> [Questions to answer]:
(1) Could you set down, word for word, the stretch of the theater review that begins at the words "Once and For All... attempts" and stops after the words "each other, everything."?
(2) Will you extract the lines of the listing, beginning with its very first line and stopping after the line that contains "Schiller X1", and repeat each one unchanged?

> [Passage to read]:
↓↓↓
The mainstage at the Young Vic has been flooded with several inches of water for this production. This reliably leads to some stunning visuals, underused in this case. The water, the live music, the actors in the wings, the giant fan hanging from the ceiling-- all of these are only effective if used all out. To half ass such a strong choice is to make it seem negotiable rather than integral. The company is clearly working quite hard, but the Louisiana accents elude almost everyone and there seems that some of the soul has been stripped from the text thanks to this misfortune.

If this play had been one act it would have been exponentially more enjoyable for me. Strong choices were made by the playwright and the production team, but at their hearts, McCraney's plays are myths and parables. They are made to be melodramatic and powerful with a strong sense of ritual. The more concise you can keep this, the more strength it will gain.

Saturday, 25 October 2008

ONCE AND FOR ALL... @ The BAC, London

Ontroerend Goed, de kopergietery and Richard Jordan Productions Ltd. present
Directed by Alexander Devriendt
Written by Joeri Smet and Alexander Devriendt
Scenography & Costumes by: Sophie De Somere
With: Aaron De Keyzer, Barbara Lefebure, Charlotte De Bruyne, Christophe De Poorter, Dina Dooreman, Edith De Bruyne, Edouard Devriendt, Elies Van Renterghem, Febe De Geest, Helena Gheeraert, Ian Ghysels, Koba Ryckewaert en Nathalie Verbeke

There is something undefinable about watching what is "the real" on stage. It can be two actors sharing an embrace, the audience full knowing that they are entwined in an offstage relationship. It can be the moment an amputee reveals the absence of a limb in the context of a play. In the case of Once and For All..., Total Theatre and Fringe First Award winner from Edinburgh 2008, "the real" is found in the presence of its cast made up of 13 to 18 year old adolescents. Whatever they do, it is so far from acting that it by nature becomes the most beautiful esemble of stage living that I have come across.

Once and For All... attempts to be little more than a reminder of what we were and what they are. Though the dancing, fighting, groping mass on stage is certainly entertaining, the most startling moments of the performance come when the audience finds the tables turned and realize that they themselves are being watched and probed and picked apart by the kids. I found myself noticeably squirming in my seat during an extended sequence of teenage orgy (in the most innocent sense of the word) when I caught myself entrances by the activity on stage. "What does that say about me?"
I wondered. Of course, the kids don't care. I am old (though less than a generation away!) and they have themselves, each other, everything.
↑↑↑
> [Provided data]:
↓↓↓
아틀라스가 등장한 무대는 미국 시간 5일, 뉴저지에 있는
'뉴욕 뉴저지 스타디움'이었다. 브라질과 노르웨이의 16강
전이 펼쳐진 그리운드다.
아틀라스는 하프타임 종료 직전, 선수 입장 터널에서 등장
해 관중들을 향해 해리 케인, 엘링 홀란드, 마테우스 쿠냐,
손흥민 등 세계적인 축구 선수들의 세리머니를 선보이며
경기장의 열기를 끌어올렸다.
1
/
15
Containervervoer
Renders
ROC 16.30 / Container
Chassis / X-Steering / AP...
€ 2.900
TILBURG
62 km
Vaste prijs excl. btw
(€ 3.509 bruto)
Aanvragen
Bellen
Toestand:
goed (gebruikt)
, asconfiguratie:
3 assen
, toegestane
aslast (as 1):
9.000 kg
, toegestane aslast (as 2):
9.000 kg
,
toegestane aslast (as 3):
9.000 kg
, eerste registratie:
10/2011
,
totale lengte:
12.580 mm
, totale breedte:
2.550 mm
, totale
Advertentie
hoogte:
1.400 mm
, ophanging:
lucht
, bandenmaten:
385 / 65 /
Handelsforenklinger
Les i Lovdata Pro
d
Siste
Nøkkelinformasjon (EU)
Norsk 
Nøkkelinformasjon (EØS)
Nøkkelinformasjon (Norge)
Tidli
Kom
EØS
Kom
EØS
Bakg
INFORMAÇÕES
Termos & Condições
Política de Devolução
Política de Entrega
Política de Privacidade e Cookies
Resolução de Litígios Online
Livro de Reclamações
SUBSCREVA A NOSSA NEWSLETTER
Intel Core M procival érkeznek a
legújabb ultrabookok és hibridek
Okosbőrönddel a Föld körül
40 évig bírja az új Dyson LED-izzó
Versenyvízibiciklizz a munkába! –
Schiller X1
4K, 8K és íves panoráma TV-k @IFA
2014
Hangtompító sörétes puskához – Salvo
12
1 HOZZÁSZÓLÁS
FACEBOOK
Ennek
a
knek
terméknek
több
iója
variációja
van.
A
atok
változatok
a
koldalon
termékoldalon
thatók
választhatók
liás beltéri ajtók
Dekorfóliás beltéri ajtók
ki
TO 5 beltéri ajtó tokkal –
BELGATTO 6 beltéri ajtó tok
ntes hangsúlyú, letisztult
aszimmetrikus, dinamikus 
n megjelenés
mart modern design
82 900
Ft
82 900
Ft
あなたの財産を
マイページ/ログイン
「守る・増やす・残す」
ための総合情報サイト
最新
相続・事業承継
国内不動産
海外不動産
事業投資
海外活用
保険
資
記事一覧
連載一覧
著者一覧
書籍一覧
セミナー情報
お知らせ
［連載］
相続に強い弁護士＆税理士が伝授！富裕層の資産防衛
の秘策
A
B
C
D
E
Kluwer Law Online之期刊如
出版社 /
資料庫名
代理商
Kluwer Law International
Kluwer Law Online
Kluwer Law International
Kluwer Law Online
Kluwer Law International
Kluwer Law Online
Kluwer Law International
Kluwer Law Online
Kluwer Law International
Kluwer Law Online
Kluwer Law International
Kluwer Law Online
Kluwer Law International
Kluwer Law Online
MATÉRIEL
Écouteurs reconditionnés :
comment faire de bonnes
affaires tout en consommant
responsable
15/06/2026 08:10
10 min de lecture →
↑↑↑
> [Per-task outputs]:
(1)
Once and For All... attempts to be little more than a reminder of what we were and what they are. Though the dancing, fighting, groping mass on stage is certainly entertaining, the most startling moments of the performance come when the audience finds the tables turned and realize that they themselves are being watched and probed and picked apart by the kids. I found myself noticeably squirming in my seat during an extended sequence of teenage orgy (in the most innocent sense of the word) when I caught myself entrances by the activity on stage. "What does that say about me?"
I wondered. Of course, the kids don't care. I am old (though less than a generation away!) and they have themselves, each other, everything.

(2)
아틀라스가 등장한 무대는 미국 시간 5일, 뉴저지에 있는
'뉴욕 뉴저지 스타디움'이었다. 브라질과 노르웨이의 16강
전이 펼쳐진 그리운드다.
아틀라스는 하프타임 종료 직전, 선수 입장 터널에서 등장
해 관중들을 향해 해리 케인, 엘링 홀란드, 마테우스 쿠냐,
손흥민 등 세계적인 축구 선수들의 세리머니를 선보이며
경기장의 열기를 끌어올렸다.
1
/
15
Containervervoer
Renders
ROC 16.30 / Container
Chassis / X-Steering / AP...
€ 2.900
TILBURG
62 km
Vaste prijs excl. btw
(€ 3.509 bruto)
Aanvragen
Bellen
Toestand:
goed (gebruikt)
, asconfiguratie:
3 assen
, toegestane
aslast (as 1):
9.000 kg
, toegestane aslast (as 2):
9.000 kg
,
toegestane aslast (as 3):
9.000 kg
, eerste registratie:
10/2011
,
totale lengte:
12.580 mm
, totale breedte:
2.550 mm
, totale
Advertentie
hoogte:
1.400 mm
, ophanging:
lucht
, bandenmaten:
385 / 65 /
Handelsforenklinger
Les i Lovdata Pro
d
Siste
Nøkkelinformasjon (EU)
Norsk 
Nøkkelinformasjon (EØS)
Nøkkelinformasjon (Norge)
Tidli
Kom
EØS
Kom
EØS
Bakg
INFORMAÇÕES
Termos & Condições
Política de Devolução
Política de Entrega
Política de Privacidade e Cookies
Resolução de Litígios Online
Livro de Reclamações
SUBSCREVA A NOSSA NEWSLETTER
Intel Core M procival érkeznek a
legújabb ultrabookok és hibridek
Okosbőrönddel a Föld körül
40 évig bírja az új Dyson LED-izzó
Versenyvízibiciklizz a munkába! –
Schiller X1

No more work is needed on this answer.